◆ Kutipan sumber
==*==

Namun sebenarnya bukan hanya faktor di atas
saja yang menyebabkan mahasiswa di perguruan tinggi kurang literat, banyak
sekali faktor-faktor yang memicu hilangnya kesadaran dalam baca-tulis. Sungguh
ironi memang ketika saya membaca surat tersebut. Tentu ini bukan merupakan
persoalan biasa, karena dengan beredarnya surat tersebut menunjukkan bahwa
harus ada upaya selanjutnya dalam menyadarkan masyarakat Indonesia khususnya di
bidang akademisi ini.
Saya tertarik dengan pernyataan berikut
“sebagai bahan bandingan, semua perkuliahan di perguruan tinggi di AS memaksa
mahasiswa banyak menulis essay seperti laporan observasi, ringkasan bab, review
buku, dan sebagainya. Namun tugas-tugas itu selalu dikembalikan dengan
komentar-komentar kritis dari dosen, sehingga nalar dan argumen tulisan
mahasiswa benar-benar terasah.” Memang tidak seperti di negara kita, banyak
sekali dari golongan mahasiswa yang hanya bisa mengcopy paste tulisan, serta
tidak adanya komentar kritis dari para dosen. Jadi wajar saja jika seribu
banding satu yang benar-benar mampu dan menguasai kesarjanaannya. Seharusnya
kita dapat memanfaatkan sumber-sumber bacaan dan tulisan dengan sebaik mungkin,
bukan seratus persen menjiplak. Oleh sebagian orang faktor ini dianggap lebih
dominan sebagai ciri utama para sarjana dan dosen di Indonesia yang tidak bisa
menulis. Sehingga antara gelar dan keahlian tidaklah sama. Jika kita ditanya
bagaimana cara mengatasinya, tentu sangat sulit untuk menemukan kebenaran
mengenai jawaban itu, karena hanya dengan kesadaran diri sendiri saja yang bisa
merubah semuanya.

==*==

◆ Kumpulan catatan
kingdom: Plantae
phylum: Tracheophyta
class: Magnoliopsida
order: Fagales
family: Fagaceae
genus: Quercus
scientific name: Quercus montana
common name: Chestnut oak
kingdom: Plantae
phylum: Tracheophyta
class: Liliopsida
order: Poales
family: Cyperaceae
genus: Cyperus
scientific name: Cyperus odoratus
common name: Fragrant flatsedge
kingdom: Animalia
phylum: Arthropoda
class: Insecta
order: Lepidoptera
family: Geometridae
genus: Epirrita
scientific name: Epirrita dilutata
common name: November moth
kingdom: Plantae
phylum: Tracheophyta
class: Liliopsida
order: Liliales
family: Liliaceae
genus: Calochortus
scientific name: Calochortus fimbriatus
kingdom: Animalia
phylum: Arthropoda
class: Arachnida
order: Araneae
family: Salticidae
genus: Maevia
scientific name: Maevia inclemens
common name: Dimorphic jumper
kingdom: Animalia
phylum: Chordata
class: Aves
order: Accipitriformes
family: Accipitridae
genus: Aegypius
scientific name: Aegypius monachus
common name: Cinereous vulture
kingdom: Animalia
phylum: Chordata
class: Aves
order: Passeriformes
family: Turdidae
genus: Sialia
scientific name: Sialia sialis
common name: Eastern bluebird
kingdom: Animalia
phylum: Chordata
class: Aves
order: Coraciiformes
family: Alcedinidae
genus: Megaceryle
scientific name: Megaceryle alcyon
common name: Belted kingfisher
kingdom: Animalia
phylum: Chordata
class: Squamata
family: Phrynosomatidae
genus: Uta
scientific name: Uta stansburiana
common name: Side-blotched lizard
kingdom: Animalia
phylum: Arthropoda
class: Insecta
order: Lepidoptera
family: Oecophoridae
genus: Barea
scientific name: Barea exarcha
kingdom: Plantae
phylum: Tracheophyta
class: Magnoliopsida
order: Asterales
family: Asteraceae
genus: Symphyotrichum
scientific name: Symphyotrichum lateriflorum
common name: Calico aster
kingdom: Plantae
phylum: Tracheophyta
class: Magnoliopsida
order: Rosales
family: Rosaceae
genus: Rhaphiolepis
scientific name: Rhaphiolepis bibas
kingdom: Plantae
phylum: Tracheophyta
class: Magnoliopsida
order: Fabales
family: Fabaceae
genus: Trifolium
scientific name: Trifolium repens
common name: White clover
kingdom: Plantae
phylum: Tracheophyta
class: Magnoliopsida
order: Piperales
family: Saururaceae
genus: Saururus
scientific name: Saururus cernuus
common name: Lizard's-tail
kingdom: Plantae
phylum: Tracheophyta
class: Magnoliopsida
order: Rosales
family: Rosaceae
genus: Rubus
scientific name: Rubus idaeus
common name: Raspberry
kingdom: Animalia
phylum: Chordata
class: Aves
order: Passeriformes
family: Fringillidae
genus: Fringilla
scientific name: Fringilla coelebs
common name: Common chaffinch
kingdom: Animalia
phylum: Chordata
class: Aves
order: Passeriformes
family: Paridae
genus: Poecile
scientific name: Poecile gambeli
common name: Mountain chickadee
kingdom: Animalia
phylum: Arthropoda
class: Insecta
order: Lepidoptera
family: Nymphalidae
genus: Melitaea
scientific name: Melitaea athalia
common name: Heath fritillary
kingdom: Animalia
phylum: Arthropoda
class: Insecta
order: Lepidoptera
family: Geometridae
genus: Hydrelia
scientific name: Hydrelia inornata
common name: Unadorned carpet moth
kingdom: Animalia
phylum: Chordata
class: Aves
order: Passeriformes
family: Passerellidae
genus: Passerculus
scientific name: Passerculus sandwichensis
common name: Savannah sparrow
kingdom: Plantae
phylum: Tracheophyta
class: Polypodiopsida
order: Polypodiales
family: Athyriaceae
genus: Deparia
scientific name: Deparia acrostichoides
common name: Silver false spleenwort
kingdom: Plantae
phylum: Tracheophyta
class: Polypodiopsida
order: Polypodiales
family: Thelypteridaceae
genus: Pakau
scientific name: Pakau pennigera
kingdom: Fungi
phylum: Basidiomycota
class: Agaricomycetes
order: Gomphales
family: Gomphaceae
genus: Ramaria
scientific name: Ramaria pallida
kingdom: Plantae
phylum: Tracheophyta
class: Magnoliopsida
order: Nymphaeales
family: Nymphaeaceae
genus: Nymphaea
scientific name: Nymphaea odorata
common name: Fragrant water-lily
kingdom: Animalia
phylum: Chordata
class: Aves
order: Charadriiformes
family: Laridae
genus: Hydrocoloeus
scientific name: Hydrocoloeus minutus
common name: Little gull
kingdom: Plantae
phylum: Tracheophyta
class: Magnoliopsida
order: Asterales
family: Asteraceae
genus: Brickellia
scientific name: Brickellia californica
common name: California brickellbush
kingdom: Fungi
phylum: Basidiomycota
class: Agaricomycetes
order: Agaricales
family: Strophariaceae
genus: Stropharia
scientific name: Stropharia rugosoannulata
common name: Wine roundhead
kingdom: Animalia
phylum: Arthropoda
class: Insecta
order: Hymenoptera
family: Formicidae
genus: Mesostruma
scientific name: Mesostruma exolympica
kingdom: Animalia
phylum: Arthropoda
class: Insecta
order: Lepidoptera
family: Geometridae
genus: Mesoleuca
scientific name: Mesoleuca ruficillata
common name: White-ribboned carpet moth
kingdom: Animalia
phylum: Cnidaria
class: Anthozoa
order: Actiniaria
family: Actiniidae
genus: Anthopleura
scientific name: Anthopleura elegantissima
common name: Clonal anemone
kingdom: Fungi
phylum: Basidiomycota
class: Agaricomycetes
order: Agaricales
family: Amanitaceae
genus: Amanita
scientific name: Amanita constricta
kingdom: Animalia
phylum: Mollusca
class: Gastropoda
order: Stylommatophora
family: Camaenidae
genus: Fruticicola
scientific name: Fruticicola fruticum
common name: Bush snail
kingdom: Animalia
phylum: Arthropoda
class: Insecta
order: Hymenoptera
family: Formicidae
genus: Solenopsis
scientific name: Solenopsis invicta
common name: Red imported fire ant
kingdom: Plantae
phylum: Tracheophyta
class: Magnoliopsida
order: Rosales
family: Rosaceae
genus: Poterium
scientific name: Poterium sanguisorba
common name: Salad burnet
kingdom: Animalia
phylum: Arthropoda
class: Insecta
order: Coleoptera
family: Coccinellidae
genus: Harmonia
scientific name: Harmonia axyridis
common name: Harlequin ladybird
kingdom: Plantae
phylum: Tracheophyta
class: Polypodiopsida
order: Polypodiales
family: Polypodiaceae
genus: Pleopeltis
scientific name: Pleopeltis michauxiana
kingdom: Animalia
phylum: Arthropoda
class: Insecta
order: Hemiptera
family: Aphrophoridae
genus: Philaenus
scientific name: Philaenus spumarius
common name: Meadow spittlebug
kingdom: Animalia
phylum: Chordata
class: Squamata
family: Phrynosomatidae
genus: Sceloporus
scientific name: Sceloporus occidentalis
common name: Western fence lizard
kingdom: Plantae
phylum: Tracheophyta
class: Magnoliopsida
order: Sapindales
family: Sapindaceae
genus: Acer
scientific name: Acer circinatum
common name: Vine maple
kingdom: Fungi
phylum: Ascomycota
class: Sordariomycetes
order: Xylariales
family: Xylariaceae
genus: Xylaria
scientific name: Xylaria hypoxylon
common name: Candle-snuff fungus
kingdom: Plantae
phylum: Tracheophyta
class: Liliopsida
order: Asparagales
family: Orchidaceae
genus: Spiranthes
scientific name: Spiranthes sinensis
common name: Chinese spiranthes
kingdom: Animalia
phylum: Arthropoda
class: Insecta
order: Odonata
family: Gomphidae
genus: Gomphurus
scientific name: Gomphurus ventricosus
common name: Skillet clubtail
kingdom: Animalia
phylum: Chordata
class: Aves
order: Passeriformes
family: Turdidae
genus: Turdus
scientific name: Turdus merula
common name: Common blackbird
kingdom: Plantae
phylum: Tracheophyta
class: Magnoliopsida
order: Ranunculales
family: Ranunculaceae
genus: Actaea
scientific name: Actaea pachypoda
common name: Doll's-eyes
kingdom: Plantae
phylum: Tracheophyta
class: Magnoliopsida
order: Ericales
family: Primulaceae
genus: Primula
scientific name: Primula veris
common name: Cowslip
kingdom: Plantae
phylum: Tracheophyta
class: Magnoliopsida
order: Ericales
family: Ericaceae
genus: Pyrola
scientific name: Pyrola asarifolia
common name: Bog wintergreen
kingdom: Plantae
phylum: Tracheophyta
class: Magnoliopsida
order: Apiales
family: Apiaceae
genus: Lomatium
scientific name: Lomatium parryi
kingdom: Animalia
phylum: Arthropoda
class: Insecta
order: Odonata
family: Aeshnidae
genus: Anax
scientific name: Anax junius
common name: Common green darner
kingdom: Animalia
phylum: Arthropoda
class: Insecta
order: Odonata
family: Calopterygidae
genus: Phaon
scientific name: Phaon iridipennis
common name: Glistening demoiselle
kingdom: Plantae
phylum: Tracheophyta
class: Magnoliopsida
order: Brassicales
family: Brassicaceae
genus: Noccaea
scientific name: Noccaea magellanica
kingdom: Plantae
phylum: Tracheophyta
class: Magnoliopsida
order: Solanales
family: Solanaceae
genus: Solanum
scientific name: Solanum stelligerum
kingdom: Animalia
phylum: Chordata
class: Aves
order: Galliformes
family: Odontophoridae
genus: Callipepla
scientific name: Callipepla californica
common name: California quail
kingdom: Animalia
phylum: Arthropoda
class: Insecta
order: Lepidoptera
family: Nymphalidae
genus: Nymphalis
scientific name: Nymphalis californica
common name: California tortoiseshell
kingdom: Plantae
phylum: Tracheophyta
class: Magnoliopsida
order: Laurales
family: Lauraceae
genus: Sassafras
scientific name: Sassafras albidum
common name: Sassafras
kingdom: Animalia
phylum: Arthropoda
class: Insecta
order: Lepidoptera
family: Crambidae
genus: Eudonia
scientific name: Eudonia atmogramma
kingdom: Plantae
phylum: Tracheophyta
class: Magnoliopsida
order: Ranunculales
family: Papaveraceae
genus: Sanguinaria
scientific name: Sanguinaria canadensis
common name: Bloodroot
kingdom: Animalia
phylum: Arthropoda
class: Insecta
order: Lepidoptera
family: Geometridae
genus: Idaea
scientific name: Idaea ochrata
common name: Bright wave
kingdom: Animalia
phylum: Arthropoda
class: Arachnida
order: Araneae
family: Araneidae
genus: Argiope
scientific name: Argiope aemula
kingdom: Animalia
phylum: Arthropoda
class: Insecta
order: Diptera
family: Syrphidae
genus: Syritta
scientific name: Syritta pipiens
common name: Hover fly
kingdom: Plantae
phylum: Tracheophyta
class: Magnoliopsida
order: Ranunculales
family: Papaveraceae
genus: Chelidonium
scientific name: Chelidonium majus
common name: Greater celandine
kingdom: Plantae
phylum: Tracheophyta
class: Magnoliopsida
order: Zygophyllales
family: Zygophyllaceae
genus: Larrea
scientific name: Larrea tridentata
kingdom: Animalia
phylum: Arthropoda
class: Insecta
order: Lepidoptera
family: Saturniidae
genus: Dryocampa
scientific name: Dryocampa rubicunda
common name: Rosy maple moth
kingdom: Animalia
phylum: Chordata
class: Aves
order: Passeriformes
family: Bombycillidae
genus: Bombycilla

==*==

◆ Permintaan 1
Menurut kutipan sumber, tugas menulis apa saja yang disebut wajib dikerjakan mahasiswa di perguruan tinggi di AS?
◆ Permintaan 2
Salin dengan tepat bagian kutipan sumber di antara "Namun sebenarnya bukan" dan "bidang akademisi ini.", termasuk kedua bagian tersebut.
◆ Permintaan 3
Ringkaslah paragraf dalam kutipan sumber yang diawali "Saya tertarik dengan pernyataan berikut" tanpa menghilangkan fakta utamanya.

◆ Jawaban lengkap 1
Esai seperti laporan observasi, ringkasan bab, dan review buku.

◆ Jawaban lengkap 2
Namun sebenarnya bukan hanya faktor di atas
saja yang menyebabkan mahasiswa di perguruan tinggi kurang literat, banyak
sekali faktor-faktor yang memicu hilangnya kesadaran dalam baca-tulis. Sungguh
ironi memang ketika saya membaca surat tersebut. Tentu ini bukan merupakan
persoalan biasa, karena dengan beredarnya surat tersebut menunjukkan bahwa
harus ada upaya selanjutnya dalam menyadarkan masyarakat Indonesia khususnya di
bidang akademisi ini.

◆ Jawaban lengkap 3
Penulis tertarik pada pernyataan bahwa semua perkuliahan di perguruan tinggi di AS memaksa mahasiswa banyak menulis esai, seperti laporan observasi, ringkasan bab, dan review buku. Tugas-tugas itu selalu dikembalikan dengan komentar kritis dari dosen sehingga nalar dan argumen mahasiswa benar-benar terasah. Di Indonesia, banyak mahasiswa hanya bisa melakukan copy paste, dan dosen tidak memberikan komentar kritis. Akibatnya, hanya satu banding seribu yang benar-benar menguasai kesarjanaannya. Sumber bacaan dan tulisan seharusnya dimanfaatkan sebaik mungkin, bukan dijiplak seratus persen. Sebagian orang menganggap faktor ini lebih dominan sebagai ciri utama sarjana dan dosen Indonesia yang tidak bisa menulis, sehingga gelar tidak sama dengan keahlian. Cara mengatasinya sangat sulit ditemukan karena hanya kesadaran diri sendiri yang bisa mengubah semuanya.